After the diagnosis is made, measures are taken to eliminate the causes of the disease. For some, the doctor will recommend getting rid of bad habits, preventing the adverse effects of the environment, and reviewing their diet in order to saturate it with vitamins and microelements. Others will need drug therapy with systemic and local medications. The choice of medications is carried out taking into account the characteristics of pathological changes in the lips and the nature of the body diseases identified during diagnosis.

Leather

A child's skin can also tell a lot about the state of the body. So, with dysbacteriosis, it is dry, flaky, and an allergic rash often appears on it. If your lips dry out and crack, this can also be caused by serious disturbances in the functioning of the stomach and intestines.

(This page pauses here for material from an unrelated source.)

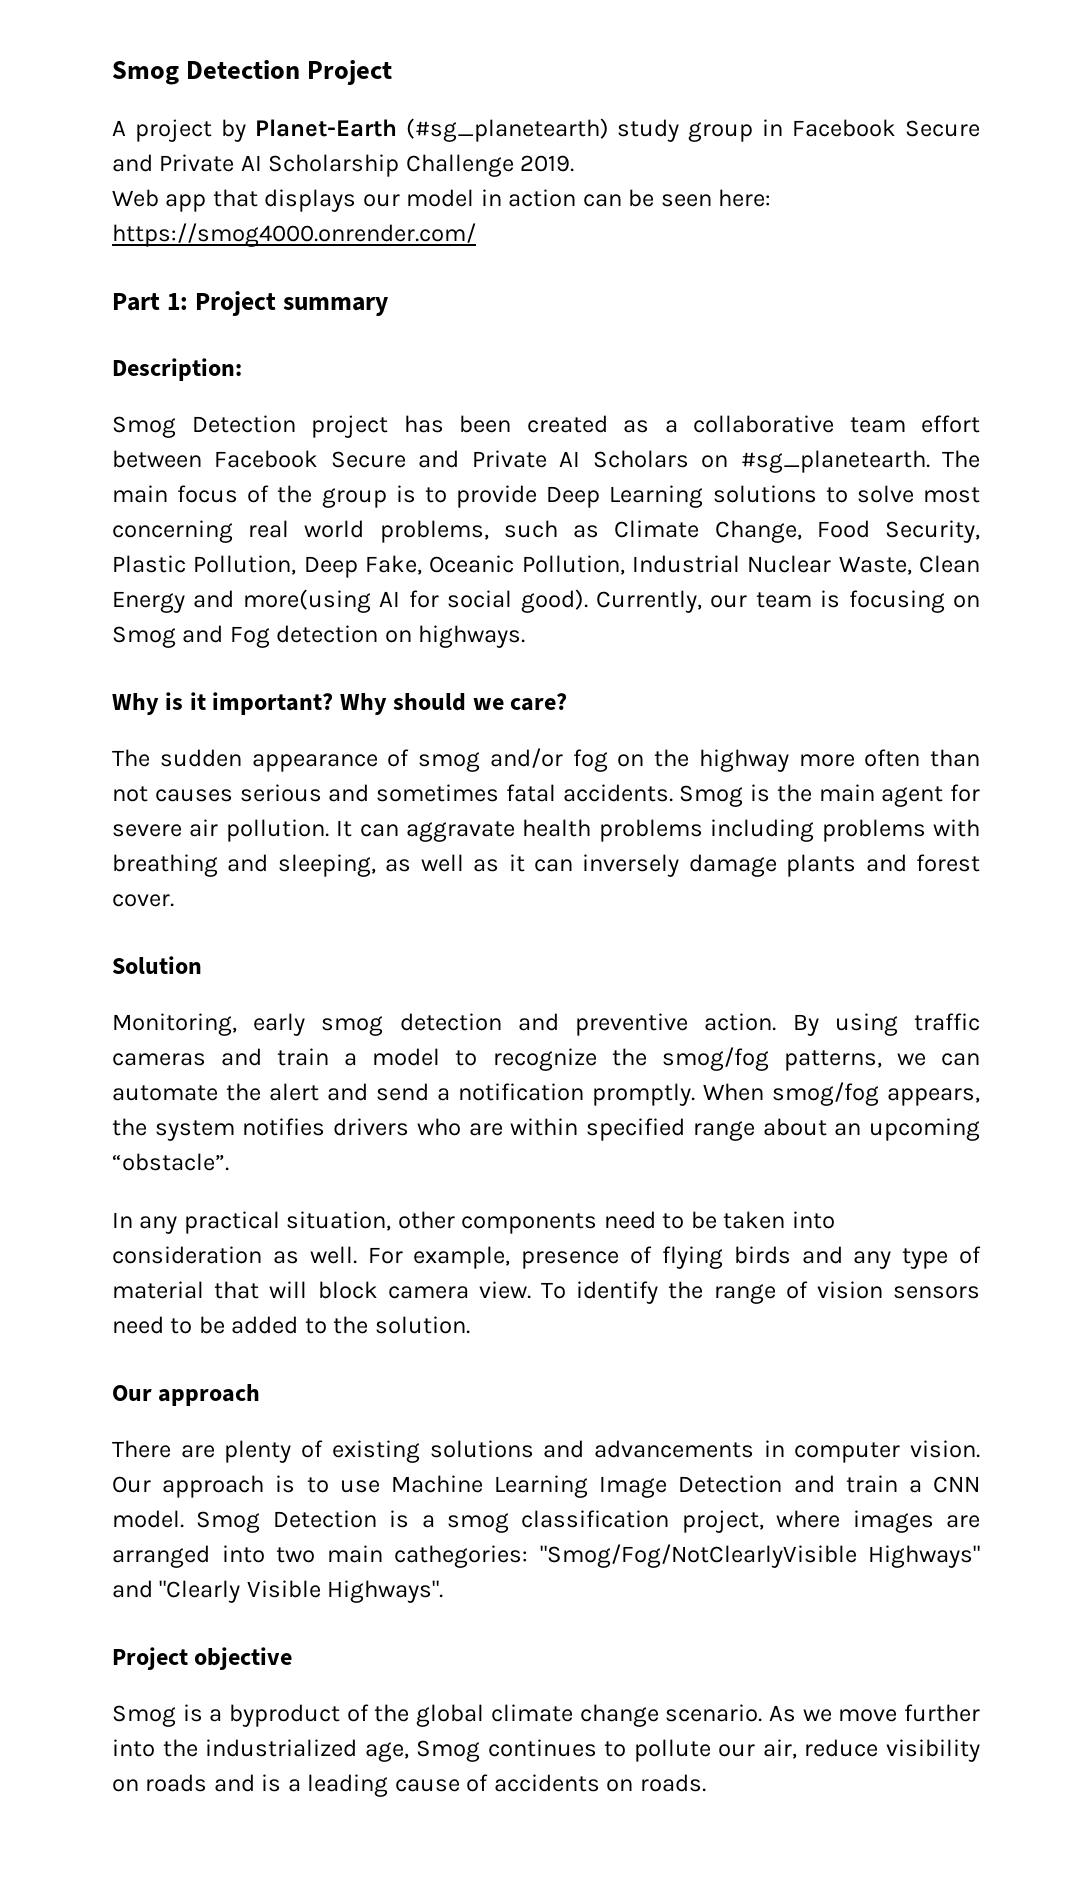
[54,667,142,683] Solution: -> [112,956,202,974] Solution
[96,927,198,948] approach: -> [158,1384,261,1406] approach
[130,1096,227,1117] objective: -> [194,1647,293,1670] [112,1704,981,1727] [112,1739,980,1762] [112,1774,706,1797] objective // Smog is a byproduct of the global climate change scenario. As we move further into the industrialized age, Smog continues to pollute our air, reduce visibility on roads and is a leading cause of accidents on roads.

The so-called “marbled” skin should also be of concern - pale, with a clear pattern of small veins located close to the surface, slightly spotted. It is very likely that the child has impaired activity of the autonomic nervous system, which automatically controls the work of our internal organs. This can lead to fatigue, irritability, and headaches.

Bruises under the eyes may indicate that the child lacks iron or some vitamins. If “bags” form under the lower eyelids, then do not rush to conclude that the kidneys are functioning poorly - perhaps this is simply a feature of the subcutaneous tissue.